Eodnhoj7 wrote:
derr...let me point out what I said above: ...
My apologies I let your terminology affect me.
In classical Propositional Logic(PL)(which I presume is what you're mangling) there is no 'If P exists'. The standard semantics are True and False so the formula is read as 'if P is true'. What do you mean by 'if P exists'?
"The negation of negative P results in P.
This is double negation of intuitionist logic.
-(-P)-->P
That is it.... ...
Is it, how strange as intuitionistic propositional logic(IPL) is distinguished from classical propositional logic(CPL)in that it does not accept double negation as an axiom, so what is this intuitionist logic you are talking about?
Still, in CPL (--P -> P) reads as "If it is not the case that it is not the case that P is true then P is true" and as this is a tautology, as what it effectively says is (P -> P), then I agree it is always true and valid whether P is true or false.
You do understand what the variables are referring to in PL don't you or have you forgotten or never learnt this, they stand for declarative sentences.
If P exists if and only if (P-->P) and P-->Q, then (P-->P)-->Q.
Real simple.
Not really, real simple is P, P->Q ∴ Q which is called modus ponens in PL.
What you've said is, (P <-> (P v ¬P)^(P->Q)) ->((P v ¬P)->Q) which is false where P is false and Q is true.

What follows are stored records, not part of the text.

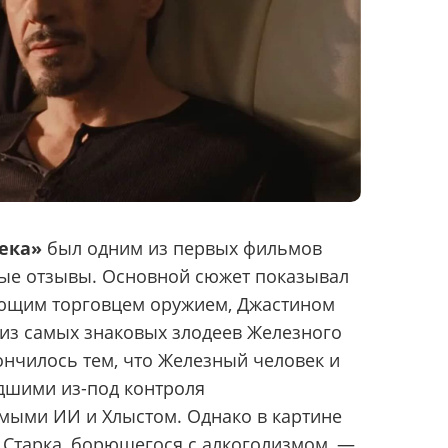
ека»
был одним из первых фильмов
ые отзывы. Основной сюжет показывал
ующим торговцем оружием, Джастином
 из самых знаковых злодеев Железного
ончилось тем, что Железный человек и
дшими из-под контроля
мыми ИИ и Хлыстом. Однако в картине
 Старка, борющегося с алкоголизмом, —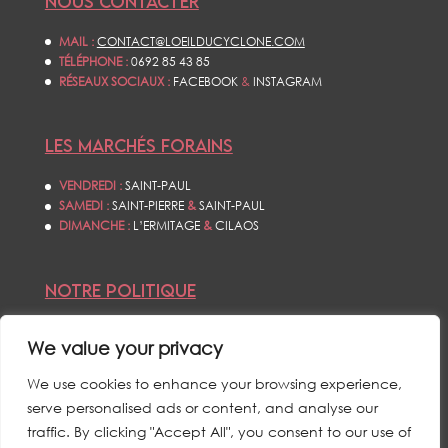
NOUS CONTACTER
MAIL :
CONTACT@LOEILDUCYCLONE.COM
TÉLÉPHONE :
0692 85 43 85
RÉSEAUX SOCIAUX :
FACEBOOK
&
INSTAGRAM
LES MARCHÉS FORAINS
VENDREDI :
SAINT-PAUL
SAMEDI :
SAINT-PIERRE
&
SAINT-PAUL
DIMANCHE :
L’ERMITAGE
&
CILAOS
NOTRE POLITIQUE
CONDITIONS GÉNÉRALES DE VENTES
We value your privacy
POLITIQUE DE CONFIDENTIALITÉS
MENTIONS LÉGALES
We use cookies to enhance your browsing experience,
serve personalised ads or content, and analyse our
traffic. By clicking "Accept All", you consent to our use of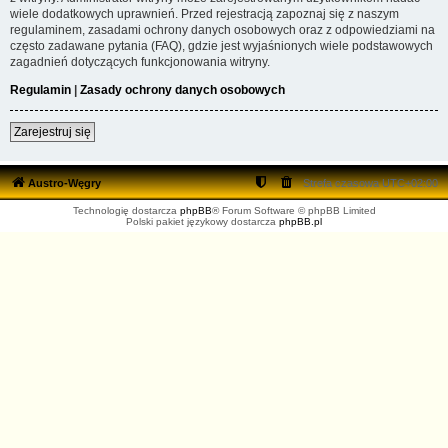
wiele dodatkowych uprawnień. Przed rejestracją zapoznaj się z naszym
regulaminem, zasadami ochrony danych osobowych oraz z odpowiedziami na
często zadawane pytania (FAQ), gdzie jest wyjaśnionych wiele podstawowych
zagadnień dotyczących funkcjonowania witryny.
Regulamin
|
Zasady ochrony danych osobowych
Zarejestruj się
Austro-Węgry
Strefa czasowa
UTC+02:00
Technologię dostarcza
phpBB
® Forum Software © phpBB Limited
Polski pakiet językowy dostarcza
phpBB.pl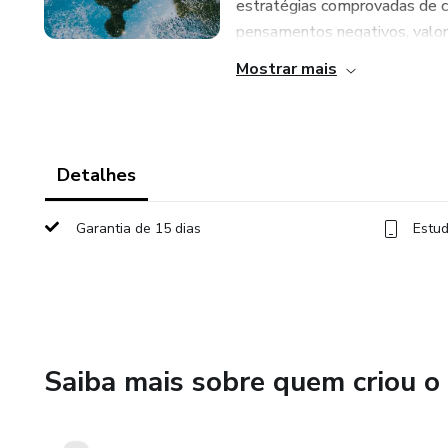
estratégias comprovadas de c
pensamentos negativos, valoriz
Mostrar mais
Detalhes
Garantia de 15 dias
Estud
Saiba mais sobre quem criou o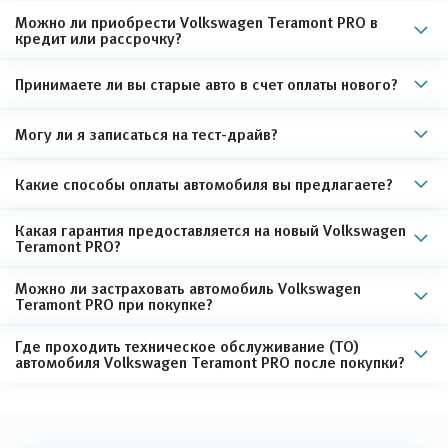
Можно ли приобрести Volkswagen Teramont PRO в
кредит или рассрочку?
Принимаете ли вы старые авто в счет оплаты нового?
Могу ли я записаться на тест-драйв?
Какие способы оплаты автомобиля вы предлагаете?
Какая гарантия предоставляется на новый Volkswagen
Teramont PRO?
Можно ли застраховать автомобиль Volkswagen
Teramont PRO при покупке?
Где проходить техническое обслуживание (ТО)
автомобиля Volkswagen Teramont PRO после покупки?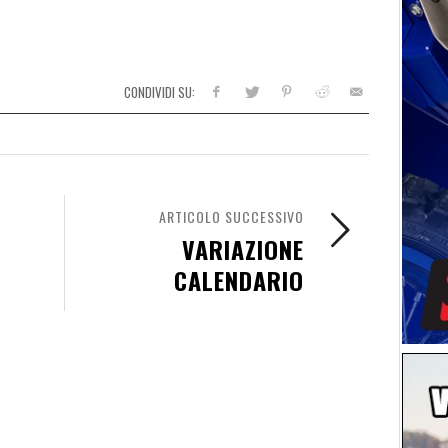
CONDIVIDI SU:
ARTICOLO SUCCESSIVO
VARIAZIONE
CALENDARIO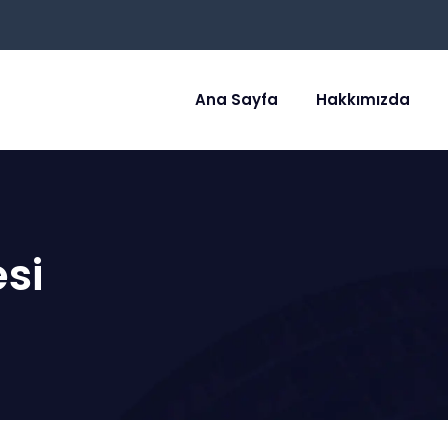
Ana Sayfa
Hakkımızda
esi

But you'll still have to say what "P exists" means?
Nope.
If Q is not P, as Q is a variation of P, then (P-->Q)-->(P-->-P).

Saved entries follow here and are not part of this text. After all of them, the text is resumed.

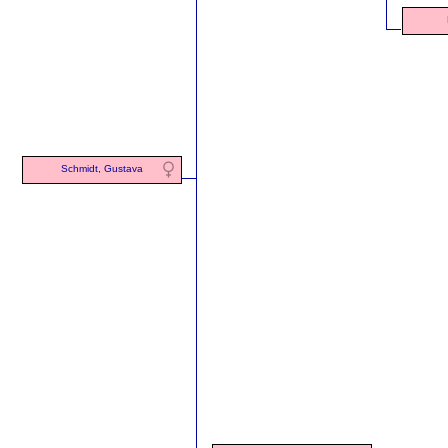
Schmidt, Gustava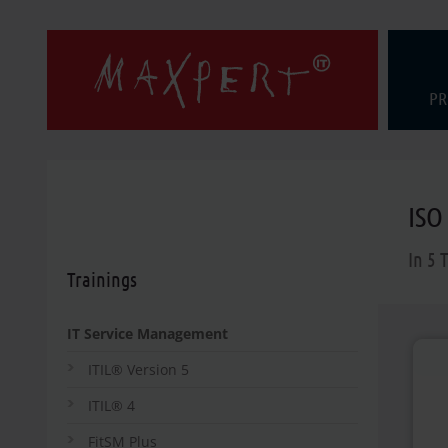
PR
ISO
In 5 
Trainings
IT Service Management
ITIL® Version 5
ITIL® 4
FitSM Plus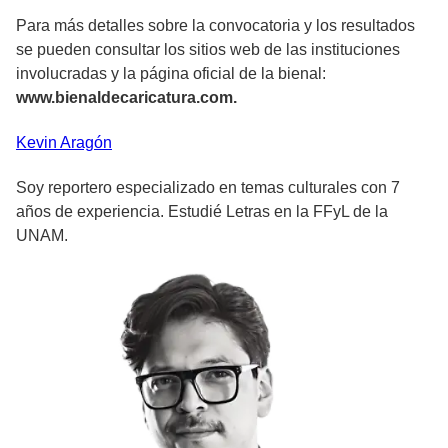
Para más detalles sobre la convocatoria y los resultados
se pueden consultar los sitios web de las instituciones
involucradas y la página oficial de la bienal:
www.bienaldecaricatura.com.
Kevin
Aragón
Soy reportero especializado en temas culturales con 7
años de experiencia. Estudié Letras en la FFyL de la
UNAM.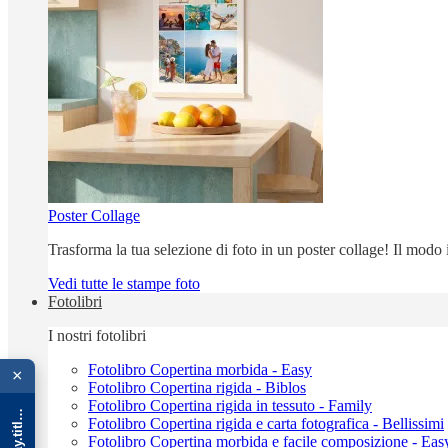
Poster Collage
Trasforma la tua selezione di foto in un poster collage! Il modo
Vedi tutte le stampe foto
Fotolibri
I nostri fotolibri
{{ advOverlay.title || 'Promo' }}
Fotolibro Copertina morbida - Easy
×
Fotolibro Copertina rigida - Biblos
Fotolibro Copertina rigida in tessuto - Family
Fotolibro Copertina rigida e carta fotografica - Bellissimi
Fotolibro Copertina morbida e facile composizione - Eas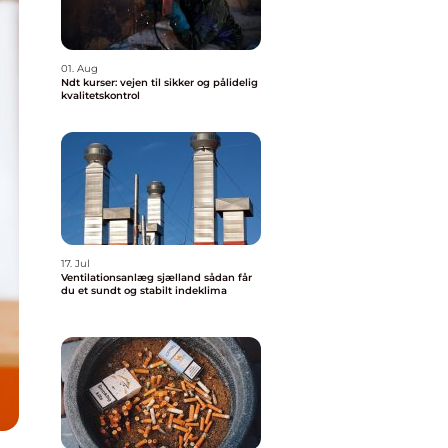
01. Aug
Ndt kurser: vejen til sikker og pålidelig
kvalitetskontrol
17. Jul
Ventilationsanlæg sjælland sådan får
du et sundt og stabilt indeklima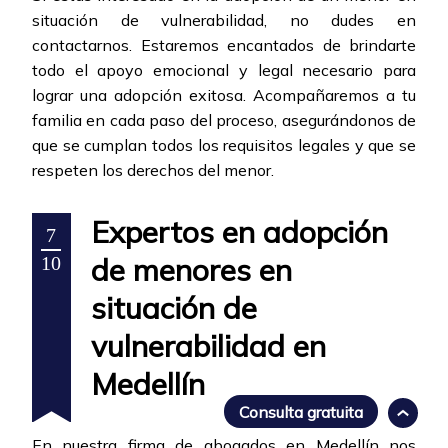
situación de vulnerabilidad, no dudes en
contactarnos. Estaremos encantados de brindarte
todo el apoyo emocional y legal necesario para
lograr una adopción exitosa. Acompañaremos a tu
familia en cada paso del proceso, asegurándonos de
que se cumplan todos los requisitos legales y que se
respeten los derechos del menor.
Expertos en adopción
7
de menores en
10
situación de
vulnerabilidad en
Medellín
Consulta gratuita
En nuestra firma de abogados en Medellín nos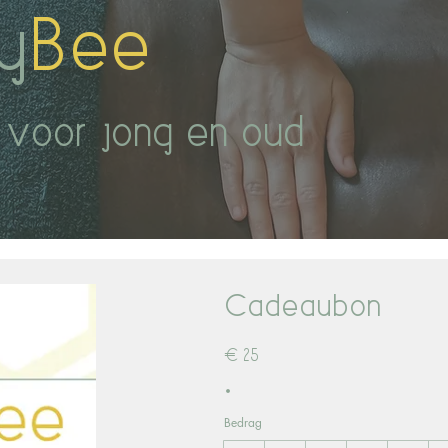
y
Bee
 voor jong en oud
Cadeaubon
€ 25
Bedrag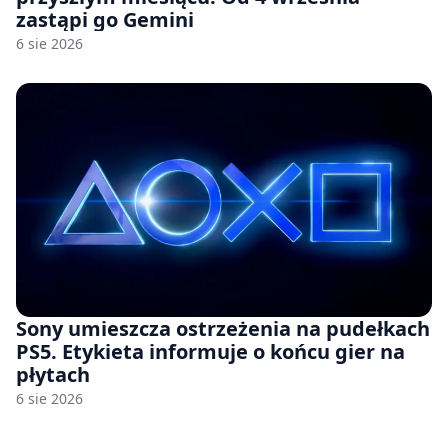
zastąpi go Gemini
6 sie 2026
Sony umieszcza ostrzeżenia na pudełkach
PS5. Etykieta informuje o końcu gier na
płytach
6 sie 2026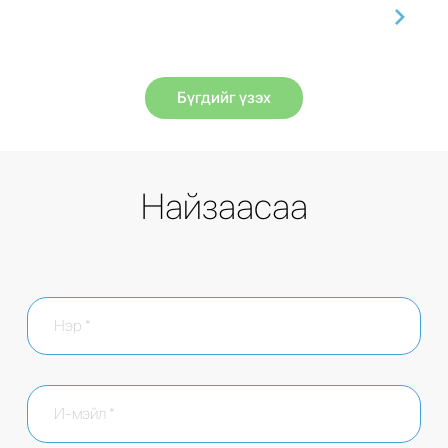
Бүгдийг үзэх
Найзаасаа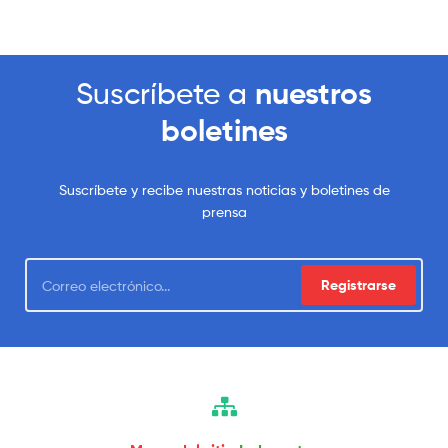
Suscríbete a
nuestros
boletines
Suscríbete y recibe nuestras noticias y boletines de
prensa
Registrarse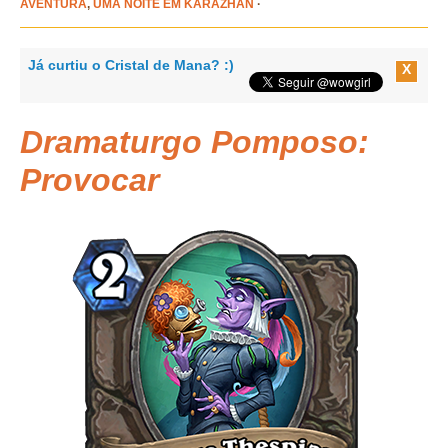
AVENTURA
,
UMA NOITE EM KARAZHAN
·
Já curtiu o Cristal de Mana? :)
X
Dramaturgo Pomposo
:
Provocar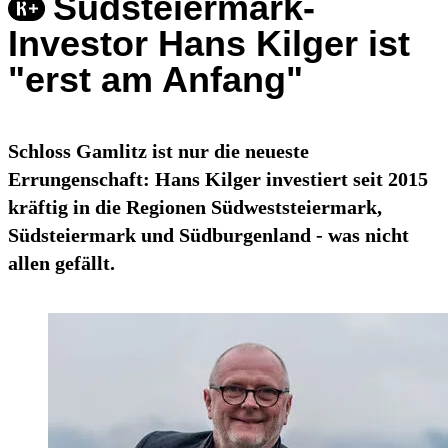
Südsteiermark-
Investor Hans Kilger ist
"erst am Anfang"
Schloss Gamlitz ist nur die neueste
Errungenschaft: Hans Kilger investiert seit 2015
kräftig in die Regionen Südweststeiermark,
Südsteiermark und Südburgenland - was nicht
allen gefällt.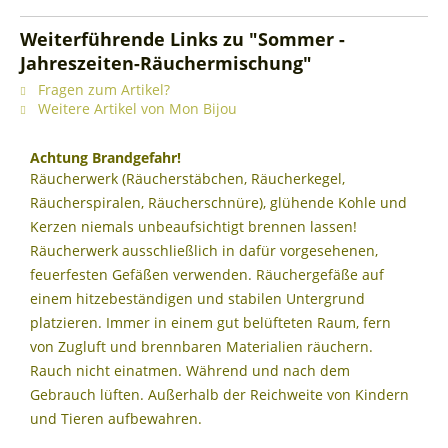
Weiterführende Links zu "Sommer -
Jahreszeiten-Räuchermischung"
Fragen zum Artikel?
Weitere Artikel von Mon Bijou
Achtung Brandgefahr!
Räucherwerk (Räucherstäbchen, Räucherkegel,
Räucherspiralen, Räucherschnüre), glühende Kohle und
Kerzen niemals unbeaufsichtigt brennen lassen!
Räucherwerk ausschließlich in dafür vorgesehenen,
feuerfesten Gefäßen verwenden. Räuchergefäße auf
einem hitzebeständigen und stabilen Untergrund
platzieren. Immer in einem gut belüfteten Raum, fern
von Zugluft und brennbaren Materialien räuchern.
Rauch nicht einatmen. Während und nach dem
Gebrauch lüften. Außerhalb der Reichweite von Kindern
und Tieren aufbewahren.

But if you are going to use variables for the negation of a proposition then you can't really mix and match them as all you are really saying in the above is (P -> Q) -> (P -> Q) or more accurately (P -> ¬P) -> (P -> ¬P) which again is a tautology so true regardless of whether P is true or false.
You have no idea about anything, I bet you have no idea of your kids are really your own . ...
What father ever really does but unless they are a paranoid schizophrenic or suspect infidelity and request a DNA test they are still the parent of the child. Still, not an issue that'll ever be bothering you.
You really should be concentrating on improving your English if you wish to display your claimed IQ .
Manifest means display, etc...do you want me to teach you the alphabet too?
You mean vocabulary or lexicon.
I will break it down.
((P-->Q) --> (P-->-P)) <--> (-P=Q)
I've already told you, "=" is not logical operator in PL. If you are going to use it then please provide a truth table for "=".
((P-->P)-->Q) --> ((P-->P)-->-P)
As I've already told you above, you are deluding yourself if you think you can use "¬" and a variable for "¬P" in the same formula. You have to drop one of them as it's fooling you into thinking they are different objects.
No different than saying 1 orange plus 1 orange equals 2 oranges, but orange is one set of objects
So 1+1= 1(2)
P-->P therefore P and -P
You can throw an & sign in instead of ",".
-(-P) --> [P <--> ((P-->P)<-->(P<--P))] --> [{(P-->P) --> {Q} <-->(-P<-->((P-->P)-->(P,-P))}]
This is such a mess so I can't tell which operator is the main one, is it this one,
-(-P) --> [P <--> ((P-->P)<-->(P<--P))] --> [{(P-->P) --> {Q} <-->(-P<-->((P-->P)-->(P,-P))}]
or this one?
-(-P) --> [P <--> ((P-->P)<-->(P<--P))] --> [{(P-->P) --> {Q} <-->(-P<-->((P-->P)-->(P,-P))}]
Or one of the others.
Not that it'll make much of a difference as I guess it'll be subject to the same issues as all the rest.